Estonia may not show up on Americans’ radar too often. It is a tiny
country in northeastern Europe, just next to Finland. It has the
territory of the Netherlands, but 13 times less people—its 1.3 million
inhabitants is comparable to Hawaii’s population. As a friend from India
recently quipped, “What is there to govern?”
What makes this tiny country interesting in terms of governance is not
just that the people can elect their parliament online or get tax
overpayments back within two days of filing their returns. It is also
that this level of service for citizens is not the result of the
government building a few websites. Instead, Estonians started by
redesigning their entire information infrastructure from the ground up
with openness, privacy, security, and ‘future-proofing’ in mind.

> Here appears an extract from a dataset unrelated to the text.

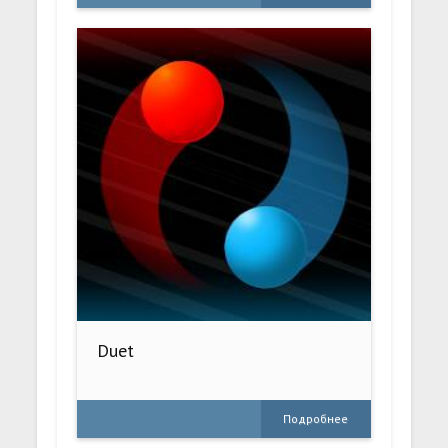
Duet
Подробнее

The first building block of e-government is telling citizens apart. This
sounds blatantly obvious, but alternating between referring to a person
by his social security number, taxpayer number, and other identifiers
doesn’t cut it. Estonia uses a simple, unique ID methodology across all
systems, from paper passports to bank records to government offices and
hospitals. A citizen with the personal ID code 37501011234 is a male
born in the 20th century (3) in year ’75 on January 1 as the 123rd baby
of that day. The number ends with a computational checksum to easily
detect typos.
For these identified citizens to transact with each other, Estonia
passed the Digital Signatures Act in 2000. The state standardized a
national Public Key Infrastructure (PKI), which binds citizen identities
to their cryptographic keys, and now doesn’t care if any Tiit and Toivo
(to use common Estonian names) sign a contract in electronic form with
certificates or plain ink on paper. A signature is a signature in the
eyes of the law.
As a quirky side effect, this foundational law also forced all
decentralized government systems to become digital “by market demand.”
No part of the Estonian government can turn down a citizen’s digitally
signed document and demand a paper copy instead. As citizens opt for
convenience, bureaucrats see a higher inflow of digital forms and are
self-motivated to invest in systems that will help them manage the
process. Yet a social worker in a small village can still provide the
same service with no big investment by handling the small number of
digitally signed email attachments the office receives.